The Harleian genealogies give Clydno's pedigree. He is said to be the son of a certain Cinbelim or Cynfelyn, the son of Dumnagual Hen, an early ruler of Alt Clut (later known as Strathclyde). The later genealogy Bonedd Gwŷr y Gogledd gives an altered version of this genealogy; here Cynfelyn is Clydno's grandfather, and the family is attached to the line of the ancestor figure Coel Hen.

An attack by Clydno and several other northern rulers on Gwynedd in North Wales is recounted in the Gwynedd version of the Welsh laws preserved in the Book of Chirk. According to the story, after Elidir Mwynfawr, a prince of the North, had been slain in Gwynedd, Clydno joined with Rhydderch Hael and two other kings called Nudd Hael and Mordaf Hael to avenge him. They proceeded to raid and burn Arfon until Rhun ap Maelgwn and the armies of Gwynedd forced them out.

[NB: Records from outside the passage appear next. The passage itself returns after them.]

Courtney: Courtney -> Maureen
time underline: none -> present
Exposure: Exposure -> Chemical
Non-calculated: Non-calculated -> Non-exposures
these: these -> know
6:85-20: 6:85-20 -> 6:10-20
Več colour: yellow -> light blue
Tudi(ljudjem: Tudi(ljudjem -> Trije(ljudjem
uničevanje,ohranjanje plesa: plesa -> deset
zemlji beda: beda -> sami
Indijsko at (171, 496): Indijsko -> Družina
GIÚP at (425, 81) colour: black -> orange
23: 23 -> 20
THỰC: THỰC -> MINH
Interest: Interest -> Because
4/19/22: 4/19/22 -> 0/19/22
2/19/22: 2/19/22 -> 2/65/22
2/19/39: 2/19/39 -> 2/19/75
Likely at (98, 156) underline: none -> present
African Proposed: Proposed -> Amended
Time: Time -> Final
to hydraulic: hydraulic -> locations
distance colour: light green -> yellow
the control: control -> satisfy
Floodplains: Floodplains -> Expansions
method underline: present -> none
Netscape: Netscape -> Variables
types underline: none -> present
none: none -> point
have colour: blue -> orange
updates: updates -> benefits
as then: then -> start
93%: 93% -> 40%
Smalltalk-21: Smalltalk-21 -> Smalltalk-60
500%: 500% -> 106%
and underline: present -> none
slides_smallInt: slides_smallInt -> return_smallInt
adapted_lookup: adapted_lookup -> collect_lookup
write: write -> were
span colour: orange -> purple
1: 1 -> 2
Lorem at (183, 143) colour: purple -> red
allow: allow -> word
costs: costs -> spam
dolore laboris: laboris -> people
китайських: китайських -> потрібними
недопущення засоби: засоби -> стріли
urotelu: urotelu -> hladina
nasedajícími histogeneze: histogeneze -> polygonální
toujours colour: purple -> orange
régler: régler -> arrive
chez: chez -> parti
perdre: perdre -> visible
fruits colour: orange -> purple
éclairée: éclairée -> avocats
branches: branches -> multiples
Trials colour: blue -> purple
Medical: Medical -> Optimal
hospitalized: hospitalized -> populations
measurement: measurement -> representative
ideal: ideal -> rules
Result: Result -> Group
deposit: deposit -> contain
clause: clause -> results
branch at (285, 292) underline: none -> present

Clydno's name also appears in lists of the Thirteen Treasures of the Island of Britain. According to these lists, Clydno possessed a magical halter, the Cebystr Clydno Eiddin. The explanatory note attached to later versions of the lists explain the halter's property: when he affixed it to a staple at the foot of his bed, he would find whatever horse he wished in it.

Clydno's son Cynon was also a figure of Welsh tradition. The poem Y Gododdin names him as one of the Britons who fought against the Angles at the disastrous Battle of Catraeth; at one point the poem identifies him as the only survivor. Later works mention Cynon's great love for Morvydd, daughter of Urien Rheged, and he appears in the prose tale Owain, or the Lady of the Fountain, taking the role given to Calogrenant in other versions of the story.